## EXERCISE GOAL
Render all of the material below as a numbered list of its lines. Leave out blank lines and the pictures.

· · · · ·

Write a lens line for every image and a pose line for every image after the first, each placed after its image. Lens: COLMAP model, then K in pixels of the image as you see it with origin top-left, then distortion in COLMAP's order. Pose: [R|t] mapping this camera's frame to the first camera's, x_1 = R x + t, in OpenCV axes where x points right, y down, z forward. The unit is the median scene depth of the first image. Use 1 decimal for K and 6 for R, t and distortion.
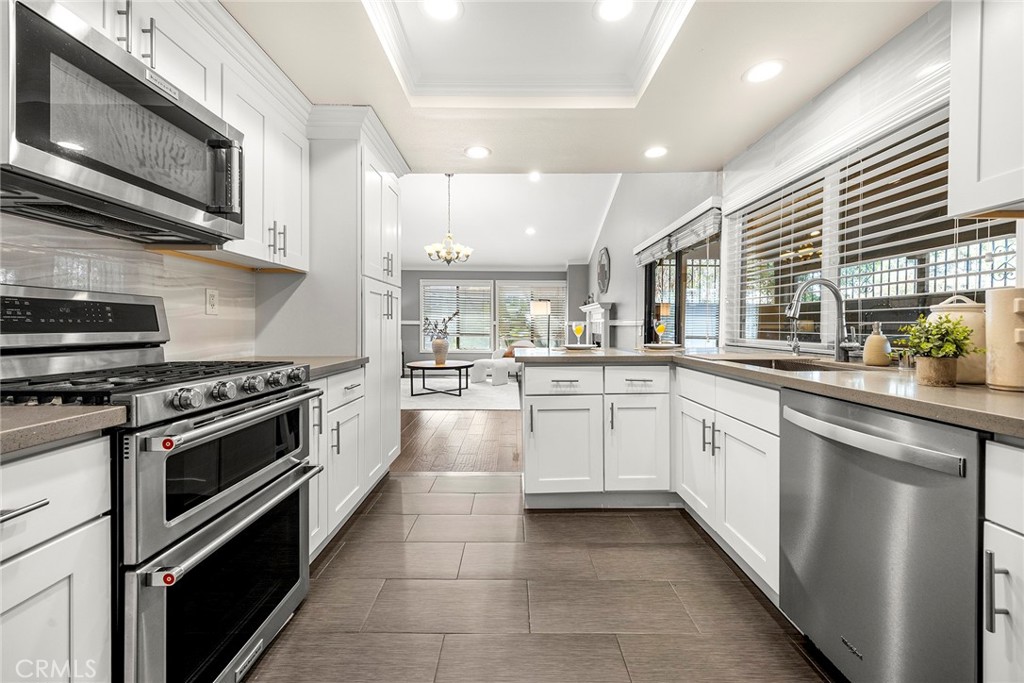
lens RADIAL K [[391.0, 0, 512.2], [0, 391.0, 325.1], [0, 0, 1]] dist [-0.034730, -0.000033]
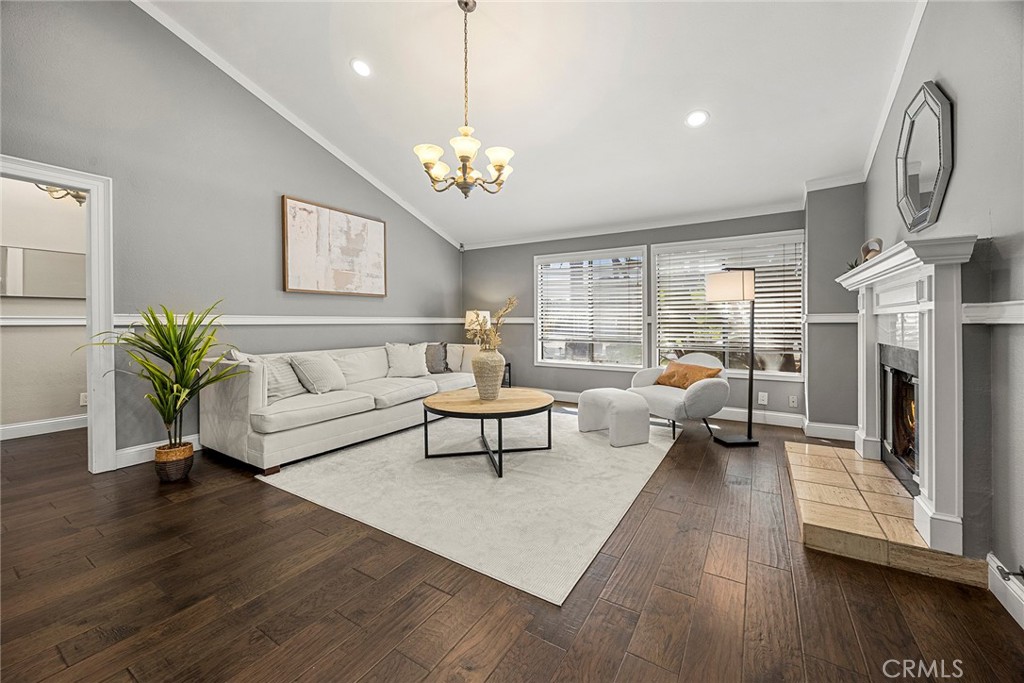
lens RADIAL K [[391.0, 0, 512.2], [0, 391.0, 325.1], [0, 0, 1]] dist [-0.034730, -0.000033]
pose [[0.848057, -0.000051, -0.529906, 0.091924], [0.000777, 0.999999, 0.001146, 0.000876], [0.529905, -0.001384, 0.848056, 0.466821]]
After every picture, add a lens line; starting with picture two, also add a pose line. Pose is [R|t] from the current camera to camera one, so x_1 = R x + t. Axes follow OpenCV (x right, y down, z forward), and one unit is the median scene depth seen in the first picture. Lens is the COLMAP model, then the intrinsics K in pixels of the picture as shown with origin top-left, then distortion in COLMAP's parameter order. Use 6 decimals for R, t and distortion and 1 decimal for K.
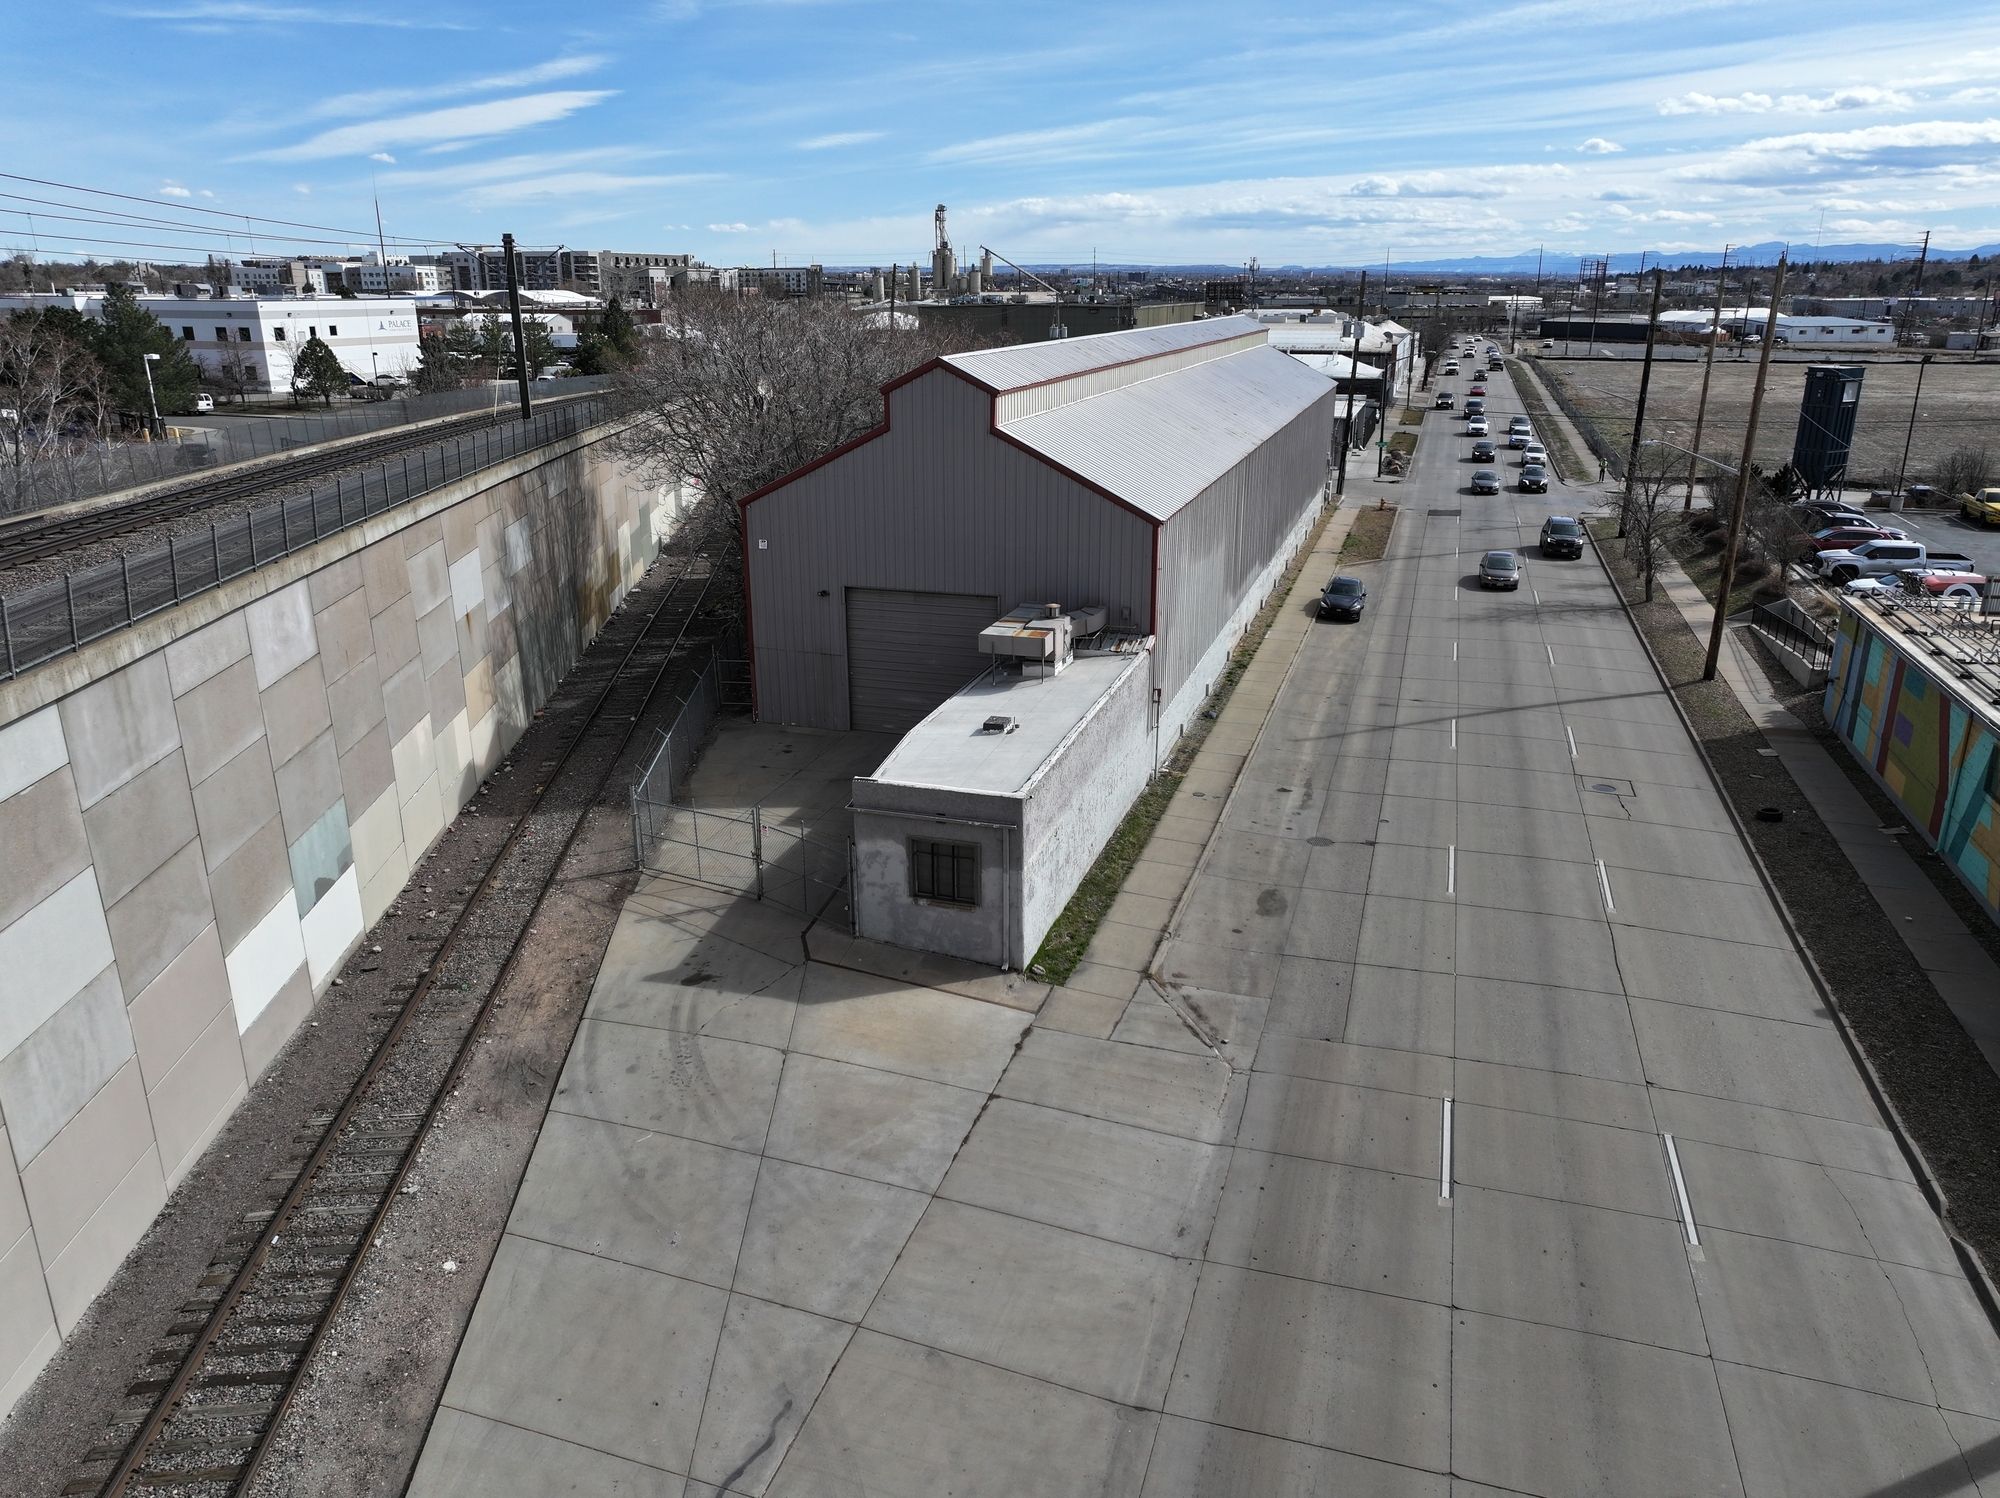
lens RADIAL K [[1378.1, 0, 1000.0], [0, 1378.1, 749.0], [0, 0, 1]] dist [0.002717, 0.005064]
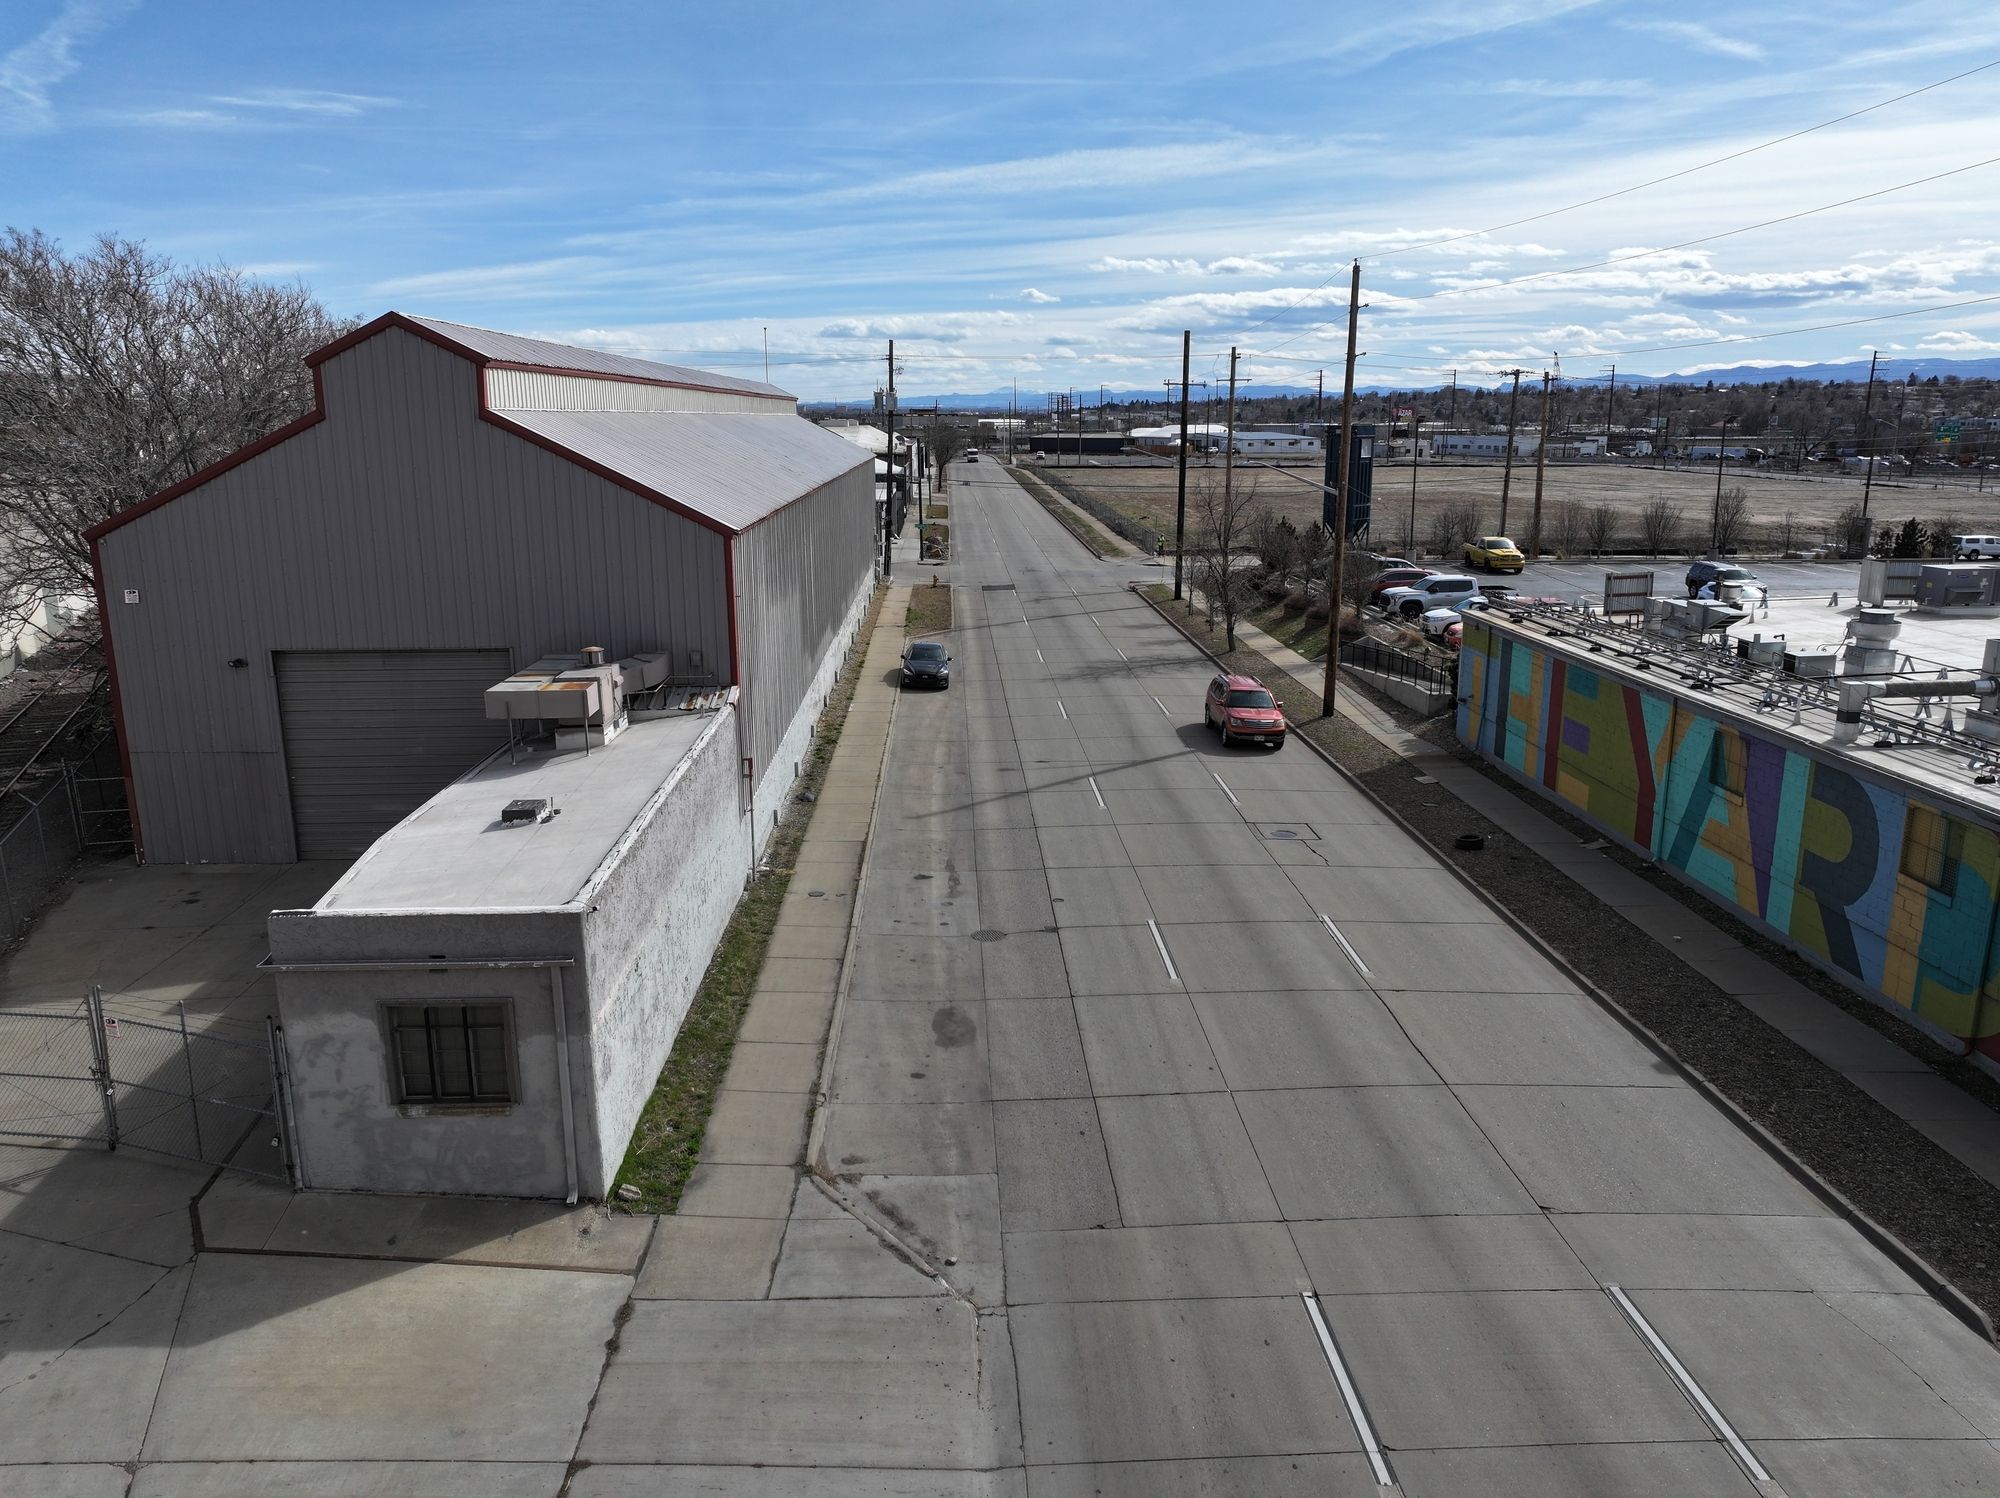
lens RADIAL K [[1378.1, 0, 1000.0], [0, 1378.1, 749.0], [0, 0, 1]] dist [0.002717, 0.005064]
pose [[0.939949, -0.076252, 0.332690, -0.005102], [0.106309, 0.991644, -0.073072, 0.022917], [-0.324338, 0.104052, 0.940201, 0.293632]]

· · · · ·

## SOLUTION TO THE EXERCISE
1. Write a lens line for every image and a pose line for every image after the first, each placed after its image. Lens: COLMAP model, then K in pixels of the image as you see it with origin top-left, then distortion in COLMAP's order. Pose: [R|t] mapping this camera's frame to the first camera's, x_1 = R x + t, in OpenCV axes where x points right, y down, z forward. The unit is the median scene depth of the first image. Use 1 decimal for K and 6 for R, t and distortion.
2. lens RADIAL K [[391.0, 0, 512.2], [0, 391.0, 325.1], [0, 0, 1]] dist [-0.034730, -0.000033]
3. lens RADIAL K [[391.0, 0, 512.2], [0, 391.0, 325.1], [0, 0, 1]] dist [-0.034730, -0.000033]
4. pose [[0.848057, -0.000051, -0.529906, 0.091924], [0.000777, 0.999999, 0.001146, 0.000876], [0.529905, -0.001384, 0.848056, 0.466821]]
5. After every picture, add a lens line; starting with picture two, also add a pose line. Pose is [R|t] from the current camera to camera one, so x_1 = R x + t. Axes follow OpenCV (x right, y down, z forward), and one unit is the median scene depth seen in the first picture. Lens is the COLMAP model, then the intrinsics K in pixels of the picture as shown with origin top-left, then distortion in COLMAP's parameter order. Use 6 decimals for R, t and distortion and 1 decimal for K.
6. lens RADIAL K [[1378.1, 0, 1000.0], [0, 1378.1, 749.0], [0, 0, 1]] dist [0.002717, 0.005064]
7. lens RADIAL K [[1378.1, 0, 1000.0], [0, 1378.1, 749.0], [0, 0, 1]] dist [0.002717, 0.005064]
8. pose [[0.939949, -0.076252, 0.332690, -0.005102], [0.106309, 0.991644, -0.073072, 0.022917], [-0.324338, 0.104052, 0.940201, 0.293632]]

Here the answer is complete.